WHAT IS REQUIRED:
Among the lines below, return each one that contains the word "Doctor".

————————

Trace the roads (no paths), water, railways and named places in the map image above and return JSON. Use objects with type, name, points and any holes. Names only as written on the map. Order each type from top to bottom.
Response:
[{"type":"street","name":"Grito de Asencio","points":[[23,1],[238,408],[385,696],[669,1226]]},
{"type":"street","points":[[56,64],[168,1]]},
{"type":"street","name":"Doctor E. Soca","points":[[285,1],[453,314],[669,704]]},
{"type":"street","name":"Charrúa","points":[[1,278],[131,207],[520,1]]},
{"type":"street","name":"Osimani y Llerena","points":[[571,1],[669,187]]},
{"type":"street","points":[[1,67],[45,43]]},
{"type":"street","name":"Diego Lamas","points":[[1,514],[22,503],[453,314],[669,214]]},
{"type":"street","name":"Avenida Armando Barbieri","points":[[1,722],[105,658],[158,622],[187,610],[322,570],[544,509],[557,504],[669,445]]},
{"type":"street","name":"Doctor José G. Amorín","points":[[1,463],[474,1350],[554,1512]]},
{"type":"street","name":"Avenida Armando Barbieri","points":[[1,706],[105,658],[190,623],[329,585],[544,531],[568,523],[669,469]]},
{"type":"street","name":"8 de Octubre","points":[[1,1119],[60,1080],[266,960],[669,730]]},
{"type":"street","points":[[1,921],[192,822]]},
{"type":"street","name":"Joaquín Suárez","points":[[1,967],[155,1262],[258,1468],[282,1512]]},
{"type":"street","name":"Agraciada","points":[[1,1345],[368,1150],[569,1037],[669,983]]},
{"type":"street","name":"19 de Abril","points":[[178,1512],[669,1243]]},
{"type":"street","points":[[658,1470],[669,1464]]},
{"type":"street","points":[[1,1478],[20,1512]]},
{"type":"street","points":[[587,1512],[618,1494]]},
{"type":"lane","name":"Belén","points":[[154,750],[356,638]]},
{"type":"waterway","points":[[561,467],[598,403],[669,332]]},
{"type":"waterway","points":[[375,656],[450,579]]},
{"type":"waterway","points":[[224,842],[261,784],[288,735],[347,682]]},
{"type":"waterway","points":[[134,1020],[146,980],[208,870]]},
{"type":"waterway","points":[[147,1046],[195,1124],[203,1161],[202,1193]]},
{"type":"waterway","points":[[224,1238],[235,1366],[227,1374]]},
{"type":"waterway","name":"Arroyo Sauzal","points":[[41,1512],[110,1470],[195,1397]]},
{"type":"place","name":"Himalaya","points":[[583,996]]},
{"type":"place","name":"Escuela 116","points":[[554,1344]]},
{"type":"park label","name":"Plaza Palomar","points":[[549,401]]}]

————————

RESULT FOR THIS EXERCISE:
{"type":"street","name":"Doctor E. Soca","points":[[285,1],[453,314],[669,704]]},
{"type":"street","name":"Doctor José G. Amorín","points":[[1,463],[474,1350],[554,1512]]},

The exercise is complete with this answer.